Our prisons are kept constantly full because of mental illness and substance abuse. One analysis of admissions from 2005 to 2010 showed that 44 percent involved drug-related offenses. Other studies show that the vast majority of prison inmates have some kind of mental health or substance abuse problem.
And yet, many, maybe even most of these situations could be vastly improved through proper treatment. But because of the state’s historic and chronic lack of commitment to prevention and treatment, tens of thousands of Oklahomans go without treatment. An estimated 160,000 Oklahomans are in need of treatment for drug and/or alcohol problems.
White is seeking an additional $144 million this year for the Department of Mental Health and Substance Abuse Services to expand and add needed services. Of course, she’ll be lucky if she gets a few million of that.

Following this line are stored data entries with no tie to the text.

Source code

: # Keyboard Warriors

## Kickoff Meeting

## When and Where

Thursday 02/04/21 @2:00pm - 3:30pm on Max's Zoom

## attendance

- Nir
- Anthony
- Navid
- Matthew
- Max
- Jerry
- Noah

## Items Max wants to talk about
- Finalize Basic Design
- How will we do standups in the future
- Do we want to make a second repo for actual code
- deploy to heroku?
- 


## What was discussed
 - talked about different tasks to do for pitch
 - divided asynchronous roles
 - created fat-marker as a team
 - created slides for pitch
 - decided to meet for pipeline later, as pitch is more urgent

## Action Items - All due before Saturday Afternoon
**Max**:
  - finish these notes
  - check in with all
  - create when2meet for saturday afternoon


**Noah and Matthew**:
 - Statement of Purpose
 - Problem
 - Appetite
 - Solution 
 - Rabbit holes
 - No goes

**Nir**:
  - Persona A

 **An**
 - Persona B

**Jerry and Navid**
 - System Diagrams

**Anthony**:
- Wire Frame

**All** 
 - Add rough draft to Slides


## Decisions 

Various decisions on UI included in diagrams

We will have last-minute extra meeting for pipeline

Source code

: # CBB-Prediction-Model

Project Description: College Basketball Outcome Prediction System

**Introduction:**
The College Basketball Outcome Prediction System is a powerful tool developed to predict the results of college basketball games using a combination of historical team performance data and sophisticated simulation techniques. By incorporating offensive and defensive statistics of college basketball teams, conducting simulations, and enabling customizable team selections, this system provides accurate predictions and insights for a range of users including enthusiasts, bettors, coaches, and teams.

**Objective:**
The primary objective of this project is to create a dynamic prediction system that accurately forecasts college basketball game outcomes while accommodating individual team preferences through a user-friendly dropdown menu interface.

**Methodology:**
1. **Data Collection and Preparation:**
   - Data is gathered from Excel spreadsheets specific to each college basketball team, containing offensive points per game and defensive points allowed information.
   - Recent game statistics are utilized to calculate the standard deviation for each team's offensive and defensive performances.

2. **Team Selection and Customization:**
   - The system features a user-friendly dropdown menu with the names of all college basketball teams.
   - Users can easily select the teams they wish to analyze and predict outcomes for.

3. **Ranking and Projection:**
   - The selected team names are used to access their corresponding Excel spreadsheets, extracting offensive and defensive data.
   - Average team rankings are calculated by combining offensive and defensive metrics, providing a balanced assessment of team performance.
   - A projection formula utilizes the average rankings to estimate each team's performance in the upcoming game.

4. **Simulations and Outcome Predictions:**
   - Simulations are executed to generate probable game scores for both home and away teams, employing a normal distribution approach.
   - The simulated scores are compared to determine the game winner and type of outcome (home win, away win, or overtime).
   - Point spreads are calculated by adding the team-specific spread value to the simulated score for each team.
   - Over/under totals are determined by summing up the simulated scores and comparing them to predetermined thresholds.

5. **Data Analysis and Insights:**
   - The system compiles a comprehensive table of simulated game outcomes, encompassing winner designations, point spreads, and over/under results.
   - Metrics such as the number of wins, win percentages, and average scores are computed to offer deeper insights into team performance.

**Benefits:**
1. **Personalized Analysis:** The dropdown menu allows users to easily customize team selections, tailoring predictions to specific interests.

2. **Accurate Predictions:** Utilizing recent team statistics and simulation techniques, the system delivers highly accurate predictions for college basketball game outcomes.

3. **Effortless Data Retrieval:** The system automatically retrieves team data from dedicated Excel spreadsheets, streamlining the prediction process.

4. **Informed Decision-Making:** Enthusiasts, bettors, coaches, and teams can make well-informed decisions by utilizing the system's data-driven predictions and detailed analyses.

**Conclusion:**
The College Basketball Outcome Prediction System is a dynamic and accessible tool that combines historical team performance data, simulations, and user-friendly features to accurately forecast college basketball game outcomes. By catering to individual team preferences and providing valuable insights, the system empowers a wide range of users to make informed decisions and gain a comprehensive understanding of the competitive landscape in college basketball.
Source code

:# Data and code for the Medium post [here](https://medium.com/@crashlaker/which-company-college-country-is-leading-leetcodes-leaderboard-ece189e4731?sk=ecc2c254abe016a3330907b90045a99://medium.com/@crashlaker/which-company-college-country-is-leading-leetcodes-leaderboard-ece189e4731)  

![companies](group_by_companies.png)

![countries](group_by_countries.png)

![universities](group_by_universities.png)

In fact, her agency hasn’t yet recovered – and may never fully recover – from the budget cuts of recent years. Since 2009, the agency has seen funding for substance abuse programs cut back by 21 percent.
The horrible irony is we will pay more for our failure to treat than we would if we addressed these problems early. And there are proven, successful models for addressing them.
But unless and until Oklahomans demand solutions, forcing our leadership to make a long-term commitment to prevention and treatment, we will continue expending vast resources to deal with the consequences of our failure.
And we will continue burying loved ones too soon.